Work instruction:
In the entries below, find the line containing "plush toy: none [152,299,181,328]", then copy it and every later line exactly, ending with the last line.

Provided information:
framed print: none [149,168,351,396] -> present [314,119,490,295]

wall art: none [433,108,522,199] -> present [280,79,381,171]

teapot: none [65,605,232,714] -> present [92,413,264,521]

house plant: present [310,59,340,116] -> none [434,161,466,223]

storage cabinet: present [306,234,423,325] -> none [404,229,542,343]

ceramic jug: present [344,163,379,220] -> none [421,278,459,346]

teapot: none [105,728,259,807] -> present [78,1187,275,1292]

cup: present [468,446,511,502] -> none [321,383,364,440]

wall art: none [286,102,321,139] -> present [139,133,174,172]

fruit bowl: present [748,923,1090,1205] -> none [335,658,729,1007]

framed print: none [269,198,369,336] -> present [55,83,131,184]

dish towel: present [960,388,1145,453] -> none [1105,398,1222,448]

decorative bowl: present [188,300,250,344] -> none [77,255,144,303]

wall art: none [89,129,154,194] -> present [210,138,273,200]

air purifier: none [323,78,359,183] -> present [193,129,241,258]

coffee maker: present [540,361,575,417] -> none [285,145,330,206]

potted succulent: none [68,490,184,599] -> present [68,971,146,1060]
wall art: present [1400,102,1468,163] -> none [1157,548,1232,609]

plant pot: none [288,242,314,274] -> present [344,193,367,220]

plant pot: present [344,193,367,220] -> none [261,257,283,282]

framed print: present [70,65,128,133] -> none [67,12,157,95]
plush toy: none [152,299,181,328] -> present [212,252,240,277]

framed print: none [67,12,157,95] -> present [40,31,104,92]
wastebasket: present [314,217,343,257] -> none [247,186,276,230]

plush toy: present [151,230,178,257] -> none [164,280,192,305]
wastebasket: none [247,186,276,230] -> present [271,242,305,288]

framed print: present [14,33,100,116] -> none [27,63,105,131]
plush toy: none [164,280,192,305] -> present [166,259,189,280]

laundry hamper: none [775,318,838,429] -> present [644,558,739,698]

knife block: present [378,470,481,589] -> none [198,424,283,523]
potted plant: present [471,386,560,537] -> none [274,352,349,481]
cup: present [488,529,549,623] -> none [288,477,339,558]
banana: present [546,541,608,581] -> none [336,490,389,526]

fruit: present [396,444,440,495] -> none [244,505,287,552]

Response for this exercise:
plush toy: none [152,299,181,328] -> present [212,252,240,277]

framed print: none [67,12,157,95] -> present [40,31,104,92]
wastebasket: present [314,217,343,257] -> none [247,186,276,230]

plush toy: present [151,230,178,257] -> none [164,280,192,305]
wastebasket: none [247,186,276,230] -> present [271,242,305,288]

framed print: present [14,33,100,116] -> none [27,63,105,131]
plush toy: none [164,280,192,305] -> present [166,259,189,280]

laundry hamper: none [775,318,838,429] -> present [644,558,739,698]

knife block: present [378,470,481,589] -> none [198,424,283,523]
potted plant: present [471,386,560,537] -> none [274,352,349,481]
cup: present [488,529,549,623] -> none [288,477,339,558]
banana: present [546,541,608,581] -> none [336,490,389,526]

fruit: present [396,444,440,495] -> none [244,505,287,552]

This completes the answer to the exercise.